Memo an uns: Reiseführer vor der Reise lesen, nicht immer nur danach…

Zwischen geführten Reisegruppen tippeln wir Slalom durch die ruppigen Kopfsteinpflastergassen.

Erst durch die Unterstadt mit dem Covent (inklusive Appell: Ora et labora), der Nikolaikirche, den zahlreichen Tourishops (inklusive Puppen, die den Ästhetiksinn herausfordern), der Tüssütür und dem Rathausplatz…

…dann über den Domberg mit der einzigen Kirche, für die kein Eintritt verlangt wird: die Alexander-Newski-Kathedrale.

Halb Asien ist bereits hier und ärgert sich, dass drinnen nicht fotografiert werden darf: ein Aufpassermann mit Argusaugen achtet genauestens darauf.

Sein zweiter Aufgabenbereich: bei Bedarf den Touristen die Hüte vom Kopf pfeifen. Auch hier kennt er kein Pardon! Ein Mensch, vermutlich aus dem Reich der Mitte, kassiert einen mächtigen Anpfiff und ist so erschrocken über die deutliche Ansprache, dass er mir vor Schreck mitten ins Gesicht niest. Eine Einladung, sich nach dem Panoramaausblick ein kleines bisschen aus den Touristenströmen wieder heraus zu bewegen…

Jenseits der Bahngleise liegt das Hipster- und Künstlerviertel Kalamaja. Hier gönnen wir uns erstmal ein Immunsüppchen auf dem Streetfoodmarkt.

Im alten Industriegebiet dahinter –an der Telliskivi– wird mittlerweile Kunst, die sich nicht schert, geboren.

Vegane Cafés und kleine Handwerksläden, Ausstellungen und Musikstudios und jede Menge feinster Graffiti.

Ein öffentlicher Platz, auf dem Urban Gardening betrieben (Palme unter Glas) und gleichzeitig an den „Baltischen Weg“ erinnert wird: Erinnerungen an den 23. August 89, an dem Hundertausende Menschen aus Estland, Lettland und Litauen eine 600 Kilometer lange Menschenkette bildeten um für ihre Freiheit und Unabhängigkeit zu demonstrieren.

Aus dem Vintageshop riecht es nach gestern, für heute finde ich leider nichts.
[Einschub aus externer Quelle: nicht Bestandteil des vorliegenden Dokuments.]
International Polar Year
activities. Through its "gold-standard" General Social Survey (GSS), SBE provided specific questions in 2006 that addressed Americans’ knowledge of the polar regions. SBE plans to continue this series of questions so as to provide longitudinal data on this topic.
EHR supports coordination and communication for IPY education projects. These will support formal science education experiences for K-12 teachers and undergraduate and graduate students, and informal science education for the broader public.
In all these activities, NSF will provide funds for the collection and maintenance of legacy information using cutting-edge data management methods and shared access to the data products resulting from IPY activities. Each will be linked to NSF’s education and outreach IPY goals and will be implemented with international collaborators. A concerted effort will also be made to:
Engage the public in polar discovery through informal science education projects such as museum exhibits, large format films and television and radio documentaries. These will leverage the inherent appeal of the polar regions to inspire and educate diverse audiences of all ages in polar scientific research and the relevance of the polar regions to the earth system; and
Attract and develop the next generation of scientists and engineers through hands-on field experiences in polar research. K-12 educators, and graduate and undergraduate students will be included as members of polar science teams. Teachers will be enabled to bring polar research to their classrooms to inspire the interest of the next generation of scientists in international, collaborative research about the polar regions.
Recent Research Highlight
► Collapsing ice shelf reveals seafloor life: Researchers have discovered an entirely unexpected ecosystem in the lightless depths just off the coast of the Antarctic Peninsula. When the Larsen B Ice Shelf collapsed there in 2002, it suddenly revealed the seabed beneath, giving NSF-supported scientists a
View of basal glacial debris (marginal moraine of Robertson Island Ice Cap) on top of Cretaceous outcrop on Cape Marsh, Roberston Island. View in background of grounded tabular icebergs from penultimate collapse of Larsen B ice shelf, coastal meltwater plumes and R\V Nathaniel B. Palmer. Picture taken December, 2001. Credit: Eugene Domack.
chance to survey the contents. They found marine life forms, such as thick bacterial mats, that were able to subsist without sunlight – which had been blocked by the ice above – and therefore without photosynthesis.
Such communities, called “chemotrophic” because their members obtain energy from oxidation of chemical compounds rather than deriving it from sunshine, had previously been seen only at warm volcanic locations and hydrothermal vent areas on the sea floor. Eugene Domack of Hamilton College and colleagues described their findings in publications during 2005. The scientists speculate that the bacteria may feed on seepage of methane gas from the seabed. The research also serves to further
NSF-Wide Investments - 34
Außer Erinnerungen.

Zehn Kilometer sind wir zu Fuß unterwegs durch Tallinns verschiedene Gesichter: von Ostcharme über mittelalterliche Hanse bis hin ins Hipsterviertel und wieder zurück.
Zehn Kilometer durch den sommerlichsten Tag, den wir hier im Norden bisher erlebt haben.
Zehn Kilometer durch alte und neue Geschichte, Gegenwart und ganz bestimmt durch sehr viel Zukunft:
Vor knappen zwei Jahren wurde die Stadt vom „fDi Magazin“ der Financial Times unter die Top 10 der „mittelgroßen europäischen Städte der Zukunft“ gewählt.
Es lohnt sich also, auch morgen nochmal einzuschalten.